= Johannes Kvittingen =

Norwegian bacteriologist (1906–1996)

Johannes Kvittingen, sometimes called Johs. Kvittingen (20 February 1906 – 13 January 1996) was a Norwegian bacteriologist and chief physician in Trondheim, and resistance member during World War II.

He was a microbacteriologist, and worked at the Bacteriological Laboratory of the Norwegian Army before World War II. When Germany invaded and occupied Norway in 1940, the laboratory was closed. Kvittingen fled the country to conduct resistance work abroad. In London he worked with medicinal services for Norwegians in exile. Among others, he contributed to drastically improve the treatment of venereal diseases in seamen, reducing the convalescence from months to weeks.
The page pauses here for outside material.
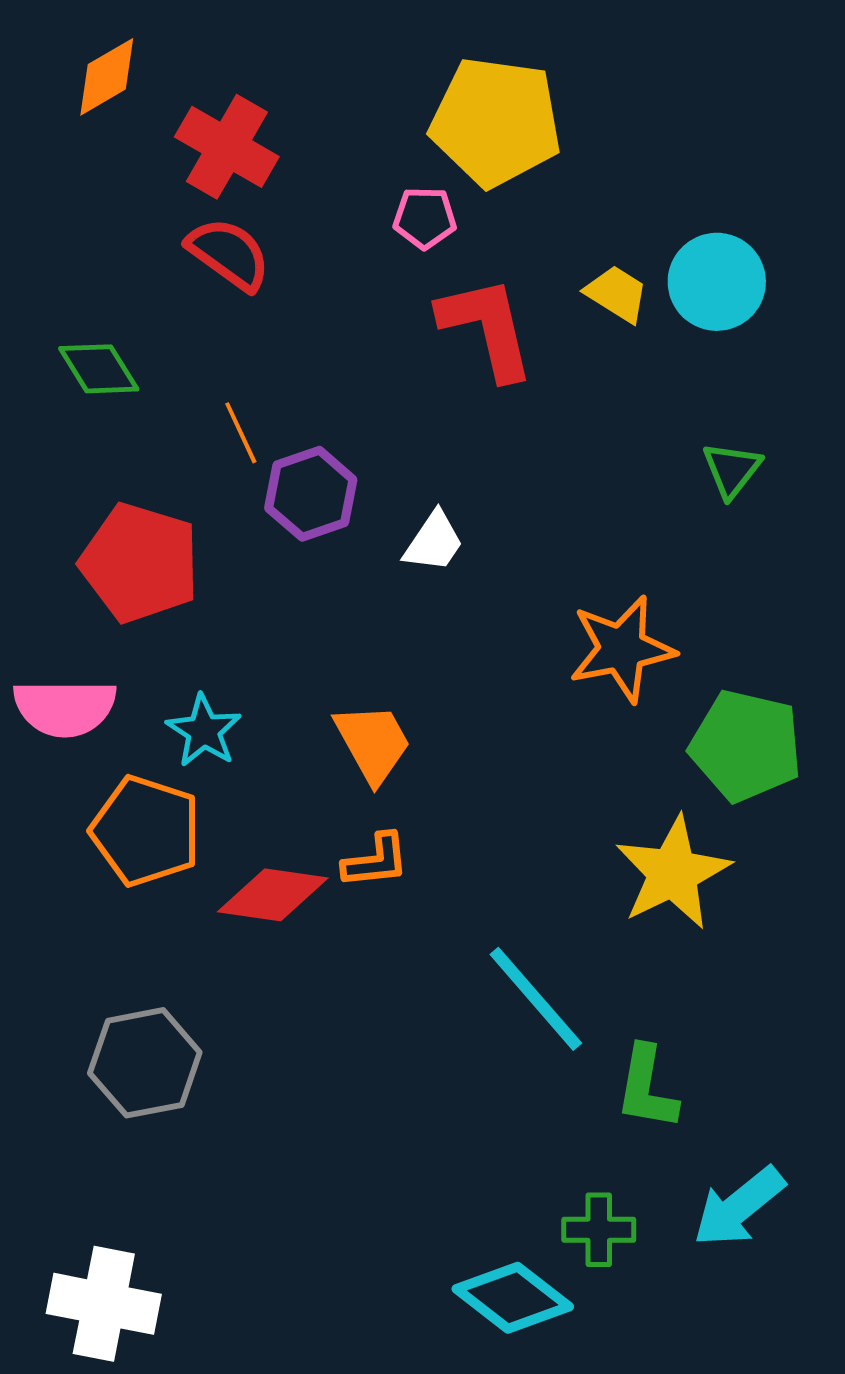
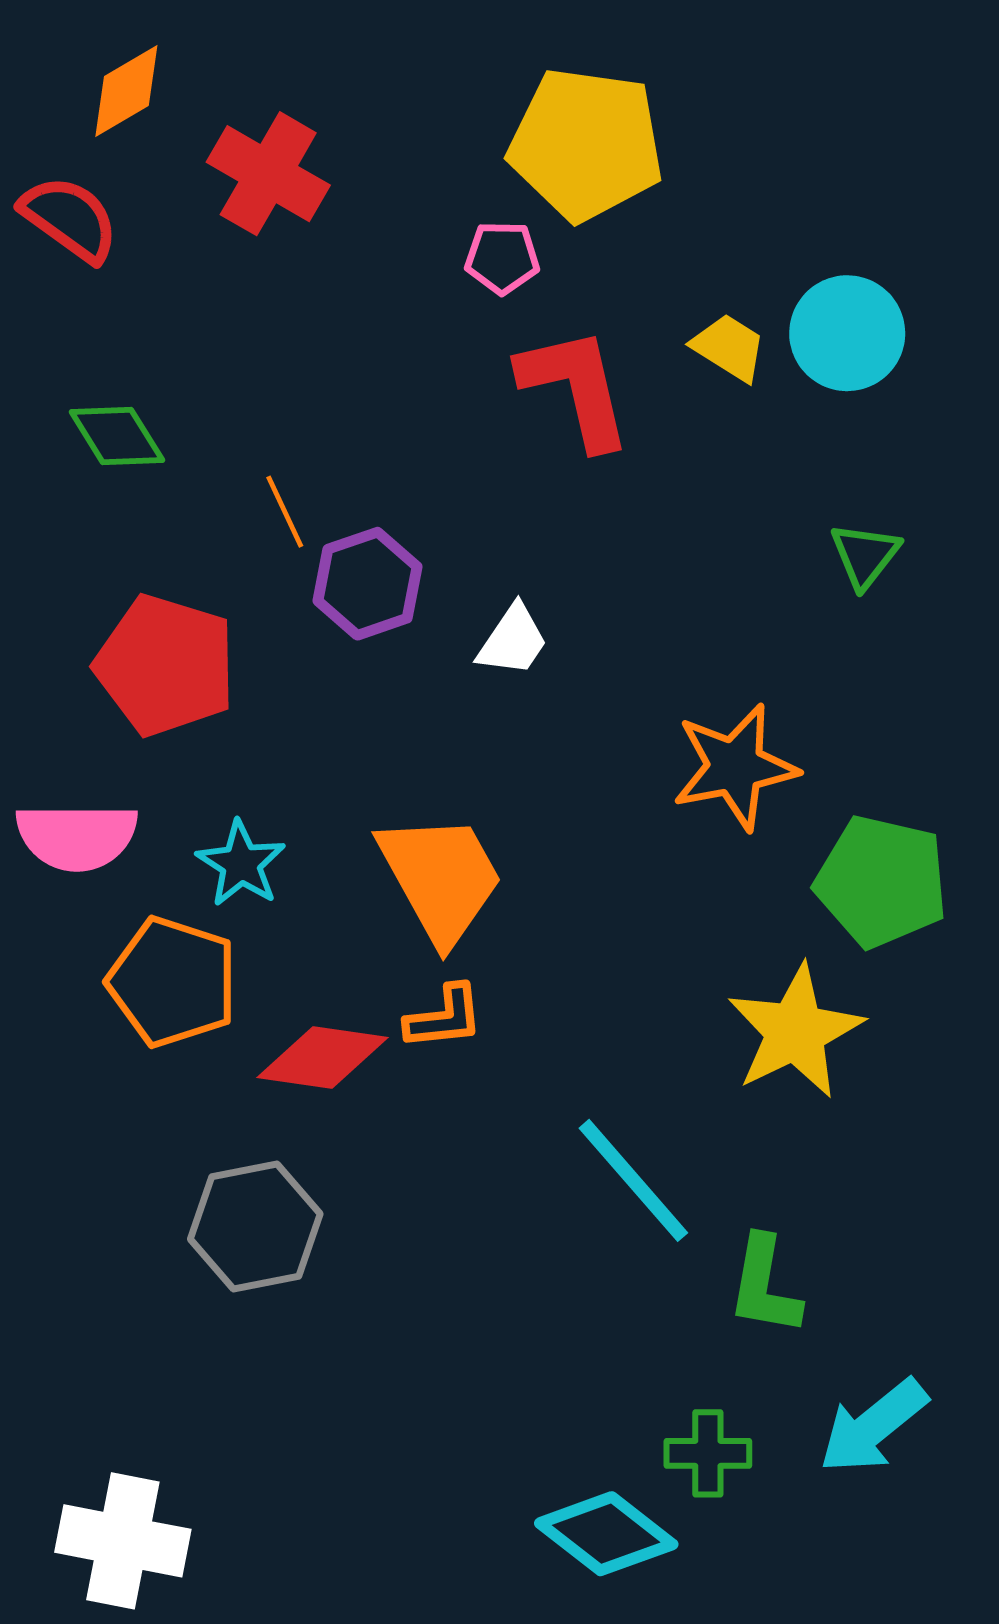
red semicircle: (229, 254) -> (70, 219), moved
orange trapezoid: (373, 743) -> (441, 878), size x1.4
gray hexagon: (145, 1063) -> (255, 1227), moved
Kvittingen had become known among the British when securing the retreat of four British troops gone astray in Norwegian mountains in May 1940. He had experience from 1935 in Italian-occupied Ethiopia, where he led the retreat of a failed Norwegian "expedition". Thus, in the autumn of 1940 he was asked to be head recruiter of Norwegian agents for the Special Operations Executive. He has been credited with recruiting Martin Linge as an SOE agent, but that particular suggestion really came from Olav Rytter in correspondence with Kvittingen.

After the war, Kvittingen returned to microbiology, and also expanded his interest to other medical fields. In 1952 he became chief physician at Trondheim Central Hospital. He was decorated with the HM The King's Medal of Merit and the Royal Norwegian Order of St. Olav as well as foreign orders of merit, and died in January 1996.